Streiks gegen ausländische Arbeiter in England (Foto: dpa)
Die Begrenzung der Zuwanderung ist zu einem Hauptanliegen Camerons gewordenBild: picture-alliance/dpa

Diplomatie notwendig

Almut Möller von der Deutschen Gesellschaft für Auswärtige Politik schätzt die Lage gegenüber der DW wie folgt ein: "Eine nationale Herausforderung für die Zukunft der Regierung Camerons ist zu einer Frage für die gesamte Europäische Union geworden. Und sie bringt Deutschland ins Spiel." Für Merkel würde die Frage sein, wie sehr sie ihre Agenda davon beeinflussen lasse, was die Briten wollen. "Entscheidend für Deutschland ist, die Lage der Eurozone zu verbessern. Dagegen interessiert es in Deutschland weniger, David Cameron dabei zu helfen, seine Euroskeptiker zu besänftigen."

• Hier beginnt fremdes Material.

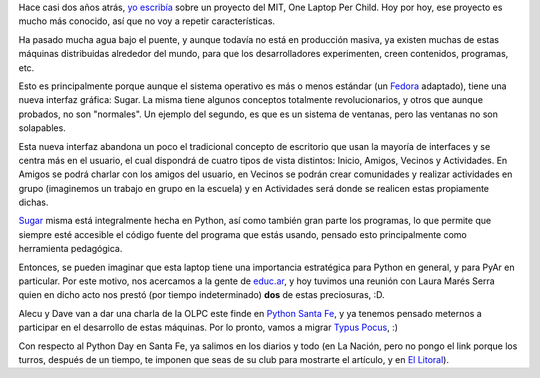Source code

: .. title: Un Python por chico
.. date: 2007-06-07 15:52:07
.. tags: Python, sugar, PyDay, Santa Fe, OLPC

Hace casi dos años atrás, `yo escribía <http://www.taniquetil.com.ar/plog/post/1/102>`_ sobre un proyecto del MIT, One Laptop Per Child. Hoy por hoy, ese proyecto es mucho más conocido, así que no voy a repetir características.

Ha pasado mucha agua bajo el puente, y aunque todavía no está en producción masiva, ya existen muchas de estas máquinas distribuidas alrededor del mundo, para que los desarrolladores experimenten, creen contenidos, programas, etc.

Esto es principalmente porque aunque el sistema operativo es más o menos estándar (un `Fedora <http://fedoraproject.org/wiki/>`_ adaptado), tiene una nueva interfaz gráfica: Sugar. La misma tiene algunos conceptos totalmente revolucionarios, y otros que aunque probados, no son "normales". Un ejemplo del segundo, es que es un sistema de ventanas, pero las ventanas no son solapables.

Esta nueva interfaz abandona un poco el tradicional concepto de escritorio que usan la mayoría de interfaces y se centra más en el usuario, el cual dispondrá de cuatro tipos de vista distintos: Inicio, Amigos, Vecinos y Actividades. En Amigos se podrá charlar con los amigos del usuario, en Vecinos se podrán crear comunidades y realizar actividades en grupo (imaginemos un trabajo en grupo en la escuela) y en Actividades será donde se realicen estas propiamente dichas.

`Sugar <http://wiki.laptop.org/go/Sugar/lang-es>`_ misma está integralmente hecha en Python, así como también gran parte los programas, lo que permite que siempre esté accesible el código fuente del programa que estás usando, pensado esto principalmente como herramienta pedagógica.

Entonces, se pueden imaginar que esta laptop tiene una importancia estratégica para Python en general, y para PyAr en particular. Por este motivo, nos acercamos a la gente de `educ.ar <http://www.educ.ar/educar/>`_, y hoy tuvimos una reunión con Laura Marés Serra quien en dicho acto nos prestó (por tiempo indeterminado) **dos** de estas preciosuras, :D.

Alecu y Dave van a dar una charla de la OLPC este finde en `Python Santa Fe <http://www.pythonsantafe.com.ar/>`_, y ya tenemos pensado meternos a participar en el desarrollo de estas máquinas. Por lo pronto, vamos a migrar `Typus Pocus <http://www.taniquetil.com.ar/plog/post/1/210>`_, :)

Con respecto al Python Day en Santa Fe, ya salimos en los diarios y todo (en La Nación, pero no pongo el link porque los turros, después de un tiempo, te imponen que seas de su club para mostrarte el artículo, y en `El Litoral <http://www.ellitoral.com/index.php/diarios/2007/06/07/educacion/EDUC-02.html>`_).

Möller vermutet, dass Merkel im Privatgespräch mit Cameron Gemeinsamkeiten finden kann. "Zum Beispiel: Wie stellen wir sicher, dass der Binnenmarkt noch funktioniert? Daran sind Merkel und Cameron beide interessiert." Sie würde Cameron vermutlich noch einmal dazu ermutigen, keine "giftige Debatte" anzustoßen. "Natürlich führt es zu großen Veränderungen innerhalb der gesamten EU, wenn das drittgrößte Land die Union verlässt. Das führt zu einer Machtverschiebung und das muss nicht zum Vorteil Deutschlands sein", meint Almut Möller.

EU-Verbleib Großbritanniens alternativlos

In ihrer Rede in Westminster betonte Merkel mehrfach, dass sie einen Verbleib Großbritanniens in der EU für alternativlos hält: "Wir brauchen ein starkes Großbritannien mit einer starken Stimme." Sie sehe in dem Staat einen wichtigen Verbündeten, um die Europäische Union besser zu machen.

Trotz der Worte der Kanzlerin: der nationale Druck auf Premierminister Cameron bleibt bestehen. Sollte er 2015 wiedergewählt werden, wird er wahrscheinlich den versprochenen Volksentscheid über den Verbleibt Großbritanniens in der EU durchführen. Die Debatte über die Rolle der Nation innerhalb der EU wird andauern - auch nachdem Merkels roter Teppich wieder eingerollt ist.